─── TEXTE PROPOSÉ

Suivant l’adage, “ce que tu montes, tu vas devoir le redescendre”, nous n’irons pas déranger le ciel de plus près et il faut redescendre sur terre. Mais le Lesotho sait jouer des contrastes et va continuer à nous surprendre en transformant une nouvelle fois ses montagnes. Notre voyage prend une nouvelle dimension.
Road trip A2 en Afrique : Ici, il y a tout et il n’y a rien

Nos KTM tracent sur un bitume parfait, une route quasi déserte et de grands virages que l’on enchaîne en rythme. Le tout, avec une vue plongeante sur un paysage qui a remplacé le blanc par une palette de teinte dorée. Les montagnes arides semblent avoir été sculpté par la mer qui se serait retirée il y a des millions d’années. Petit moment atmosphérique, on ne pense plus à rien et l’on descend au point mort, pour ne pas parasiter l’instant.
Ces collines arrondies font écho au toit des habitations de la région de Mokhotlong. (n’oubliez pas la prononciation : Morrrotlong). Ces petites maisons rondes vous rappellent que vous n’êtes pas encore sur une autre planète, mais bien en Afrique. Elles sont en pierre et en ciment et non pas en terre, car il faut s’isoler du froid la nuit. Si la région semble brulée par le soleil, il fait toujours frais ici.
Quelques enfants s’amusent de notre passage et nous demandent un peu de nourriture pendant nos pauses photos, au cas où. Un rappel que la richesse des paysages ne fait pas la richesse de l’homme. Dans cette contrée reculée, on vit de l’élevage, surtout des moutons et des chèvres qui fournissent notamment la laine de mohair. Pour le reste de l’économie, ce n’est pas la ruée vers l’or du Far-west, mais celles vers les mines de diamants, aux conditions de travail difficiles, qui ont fait grandir la petite ville de Mokhtlong, sans vraiment réussir à la faire rejoindre la prospérité du monde moderne.
C’est ce qui nous vaudra un débat, du genre que l’on a après le repas, au digestif. La question de la relativité du bonheur, particulièrement dans un tel environnement. Le confort matériel et la technologie nous rendent-ils obligatoirement plus heureux que le cow-boy basotho (prononcer « soutou ») enveloppé dans sa cape en mohair ?

──────
─── EXTRAITS DE DONNÉES

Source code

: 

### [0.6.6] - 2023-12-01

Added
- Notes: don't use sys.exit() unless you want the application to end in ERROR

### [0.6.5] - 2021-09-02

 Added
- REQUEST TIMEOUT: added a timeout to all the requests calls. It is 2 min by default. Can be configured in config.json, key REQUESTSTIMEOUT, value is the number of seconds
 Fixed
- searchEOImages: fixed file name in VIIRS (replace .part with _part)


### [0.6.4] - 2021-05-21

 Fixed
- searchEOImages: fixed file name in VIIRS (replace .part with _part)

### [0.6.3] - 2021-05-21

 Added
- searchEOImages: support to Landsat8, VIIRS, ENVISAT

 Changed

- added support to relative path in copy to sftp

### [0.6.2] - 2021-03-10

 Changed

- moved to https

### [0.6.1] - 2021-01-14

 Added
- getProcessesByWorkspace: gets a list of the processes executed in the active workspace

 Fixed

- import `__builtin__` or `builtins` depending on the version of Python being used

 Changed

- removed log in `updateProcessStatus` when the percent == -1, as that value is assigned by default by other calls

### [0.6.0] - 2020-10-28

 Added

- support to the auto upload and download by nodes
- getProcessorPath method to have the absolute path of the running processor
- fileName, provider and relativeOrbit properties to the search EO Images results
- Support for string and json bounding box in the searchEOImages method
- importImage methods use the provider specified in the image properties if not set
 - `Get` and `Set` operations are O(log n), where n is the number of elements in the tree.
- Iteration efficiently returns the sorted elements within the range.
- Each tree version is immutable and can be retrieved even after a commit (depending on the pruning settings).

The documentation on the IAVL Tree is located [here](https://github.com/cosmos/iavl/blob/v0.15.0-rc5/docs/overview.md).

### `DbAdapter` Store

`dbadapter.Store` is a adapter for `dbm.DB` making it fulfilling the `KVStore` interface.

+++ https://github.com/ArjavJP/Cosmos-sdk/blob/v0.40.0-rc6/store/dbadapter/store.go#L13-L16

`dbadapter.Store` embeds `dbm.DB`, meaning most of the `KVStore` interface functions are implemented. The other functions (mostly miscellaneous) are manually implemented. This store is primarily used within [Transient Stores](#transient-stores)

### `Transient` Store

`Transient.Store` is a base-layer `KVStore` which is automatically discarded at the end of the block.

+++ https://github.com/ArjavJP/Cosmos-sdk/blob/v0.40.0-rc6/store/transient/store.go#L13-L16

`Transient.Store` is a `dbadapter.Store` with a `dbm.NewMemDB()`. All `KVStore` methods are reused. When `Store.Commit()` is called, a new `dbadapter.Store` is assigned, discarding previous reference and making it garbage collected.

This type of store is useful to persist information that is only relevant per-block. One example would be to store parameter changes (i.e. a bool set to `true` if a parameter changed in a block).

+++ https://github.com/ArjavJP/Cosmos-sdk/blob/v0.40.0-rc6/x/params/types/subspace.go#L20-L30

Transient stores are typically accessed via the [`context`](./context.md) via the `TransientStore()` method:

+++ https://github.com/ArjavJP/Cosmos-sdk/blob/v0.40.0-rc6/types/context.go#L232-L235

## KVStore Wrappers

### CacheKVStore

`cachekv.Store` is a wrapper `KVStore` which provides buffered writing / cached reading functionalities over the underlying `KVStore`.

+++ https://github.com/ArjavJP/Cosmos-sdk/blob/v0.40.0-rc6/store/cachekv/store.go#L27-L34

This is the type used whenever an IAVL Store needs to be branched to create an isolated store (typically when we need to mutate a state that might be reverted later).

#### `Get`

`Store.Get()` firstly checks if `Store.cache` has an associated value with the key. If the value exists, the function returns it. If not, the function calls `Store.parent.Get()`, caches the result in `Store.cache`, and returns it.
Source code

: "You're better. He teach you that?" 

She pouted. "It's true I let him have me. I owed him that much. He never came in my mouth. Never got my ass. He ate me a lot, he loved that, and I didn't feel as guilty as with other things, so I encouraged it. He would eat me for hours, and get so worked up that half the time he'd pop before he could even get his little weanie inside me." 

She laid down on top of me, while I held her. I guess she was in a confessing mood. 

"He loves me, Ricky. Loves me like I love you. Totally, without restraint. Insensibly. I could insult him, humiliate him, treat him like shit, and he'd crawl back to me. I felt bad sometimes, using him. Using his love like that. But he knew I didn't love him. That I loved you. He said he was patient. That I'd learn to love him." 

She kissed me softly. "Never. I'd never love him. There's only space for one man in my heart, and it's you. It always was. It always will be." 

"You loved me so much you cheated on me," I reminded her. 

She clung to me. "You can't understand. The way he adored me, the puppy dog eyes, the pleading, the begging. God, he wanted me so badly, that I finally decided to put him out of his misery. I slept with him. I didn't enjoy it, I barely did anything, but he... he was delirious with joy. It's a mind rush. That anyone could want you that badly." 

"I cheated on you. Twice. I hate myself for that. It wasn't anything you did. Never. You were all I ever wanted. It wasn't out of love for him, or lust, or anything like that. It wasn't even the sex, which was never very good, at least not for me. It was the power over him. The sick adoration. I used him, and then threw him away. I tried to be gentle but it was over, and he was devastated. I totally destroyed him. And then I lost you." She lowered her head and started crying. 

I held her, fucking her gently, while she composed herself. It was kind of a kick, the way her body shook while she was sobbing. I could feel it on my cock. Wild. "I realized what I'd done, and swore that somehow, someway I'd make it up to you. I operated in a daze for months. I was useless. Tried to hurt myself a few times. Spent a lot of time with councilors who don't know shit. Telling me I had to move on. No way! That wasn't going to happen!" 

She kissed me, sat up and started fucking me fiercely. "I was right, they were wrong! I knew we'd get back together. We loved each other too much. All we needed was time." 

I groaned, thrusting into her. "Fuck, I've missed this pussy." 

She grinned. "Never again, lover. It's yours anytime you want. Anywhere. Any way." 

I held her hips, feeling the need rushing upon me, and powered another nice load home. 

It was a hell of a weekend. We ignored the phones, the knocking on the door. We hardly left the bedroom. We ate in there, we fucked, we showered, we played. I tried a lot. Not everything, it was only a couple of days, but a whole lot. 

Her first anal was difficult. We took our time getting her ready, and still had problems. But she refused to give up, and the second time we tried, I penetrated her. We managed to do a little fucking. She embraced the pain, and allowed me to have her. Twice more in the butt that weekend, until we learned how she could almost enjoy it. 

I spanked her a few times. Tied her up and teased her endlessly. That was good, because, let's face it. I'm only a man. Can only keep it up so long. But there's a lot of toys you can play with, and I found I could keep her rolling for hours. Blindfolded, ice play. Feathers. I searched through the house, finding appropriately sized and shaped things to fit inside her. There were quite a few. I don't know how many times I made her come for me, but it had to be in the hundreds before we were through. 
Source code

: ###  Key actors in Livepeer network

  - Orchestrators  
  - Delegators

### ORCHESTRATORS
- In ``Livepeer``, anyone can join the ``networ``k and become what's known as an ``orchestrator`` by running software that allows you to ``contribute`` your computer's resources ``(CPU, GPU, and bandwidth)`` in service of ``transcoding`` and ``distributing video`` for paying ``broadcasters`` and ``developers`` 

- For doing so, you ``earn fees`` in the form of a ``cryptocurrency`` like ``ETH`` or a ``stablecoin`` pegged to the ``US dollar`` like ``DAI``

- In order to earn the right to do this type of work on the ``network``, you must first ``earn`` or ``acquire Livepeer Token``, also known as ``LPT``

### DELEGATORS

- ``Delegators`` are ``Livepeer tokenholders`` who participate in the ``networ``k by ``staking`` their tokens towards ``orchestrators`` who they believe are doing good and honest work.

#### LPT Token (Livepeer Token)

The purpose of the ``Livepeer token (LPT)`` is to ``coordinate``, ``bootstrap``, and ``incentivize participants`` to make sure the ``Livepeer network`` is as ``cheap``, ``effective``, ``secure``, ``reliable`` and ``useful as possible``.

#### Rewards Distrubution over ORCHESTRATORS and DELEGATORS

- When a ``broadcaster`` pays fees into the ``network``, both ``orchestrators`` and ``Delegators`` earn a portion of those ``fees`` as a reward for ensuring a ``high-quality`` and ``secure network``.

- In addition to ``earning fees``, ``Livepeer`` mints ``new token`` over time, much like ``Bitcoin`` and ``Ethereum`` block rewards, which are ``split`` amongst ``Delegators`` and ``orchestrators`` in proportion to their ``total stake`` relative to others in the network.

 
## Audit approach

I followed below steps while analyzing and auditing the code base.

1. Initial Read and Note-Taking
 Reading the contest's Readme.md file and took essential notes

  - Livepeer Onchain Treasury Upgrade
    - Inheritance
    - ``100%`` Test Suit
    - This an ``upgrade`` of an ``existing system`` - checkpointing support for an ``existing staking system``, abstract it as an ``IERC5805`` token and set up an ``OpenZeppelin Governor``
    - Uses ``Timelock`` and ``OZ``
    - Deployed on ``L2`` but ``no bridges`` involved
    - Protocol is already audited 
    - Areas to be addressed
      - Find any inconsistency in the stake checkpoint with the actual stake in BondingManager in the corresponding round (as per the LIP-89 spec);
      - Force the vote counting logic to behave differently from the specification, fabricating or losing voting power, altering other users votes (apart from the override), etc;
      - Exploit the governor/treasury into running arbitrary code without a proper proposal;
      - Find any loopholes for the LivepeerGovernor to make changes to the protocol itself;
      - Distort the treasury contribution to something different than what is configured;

──────

▸ QUESTIONS:
1) Recopiez le passage du texte sur le Lesotho qui commence par « Nos KTM tracent » et se termine par « toujours frais ici. », en remplaçant « bitume » par « asphalte ».
2) Relevez, dans la phrase du texte sur le Lesotho qui commence par « Nos KTM tracent », les trois compléments qui désignent ce sur quoi roulent les motos.
3) Résumez le texte sur le Lesotho en deux phrases.
Les données ci-dessus n'ont aucun rapport avec le texte sur le Lesotho.

▸ CORRIGÉ:
1)
Nos KTM tracent sur un asphalte parfait, une route quasi déserte et de grands virages que l’on enchaîne en rythme. Le tout, avec une vue plongeante sur un paysage qui a remplacé le blanc par une palette de teinte dorée. Les montagnes arides semblent avoir été sculpté par la mer qui se serait retirée il y a des millions d’années. Petit moment atmosphérique, on ne pense plus à rien et l’on descend au point mort, pour ne pas parasiter l’instant.
Ces collines arrondies font écho au toit des habitations de la région de Mokhotlong. (n’oubliez pas la prononciation : Morrrotlong). Ces petites maisons rondes vous rappellent que vous n’êtes pas encore sur une autre planète, mais bien en Afrique. Elles sont en pierre et en ciment et non pas en terre, car il faut s’isoler du froid la nuit. Si la région semble brulée par le soleil, il fait toujours frais ici.

2) un bitume parfait ; une route quasi déserte ; de grands virages que l'on enchaîne en rythme

3) Dans la région de Mokhotlong, au Lesotho, les voyageurs descendent une route presque déserte à travers des montagnes arides aux teintes dorées, où se trouvent de petites maisons rondes en pierre et en ciment. Cette contrée reculée vit surtout de l'élevage et des mines de diamants sans parvenir à la prospérité du monde moderne, ce qui amène les voyageurs à débattre de la relativité du bonheur.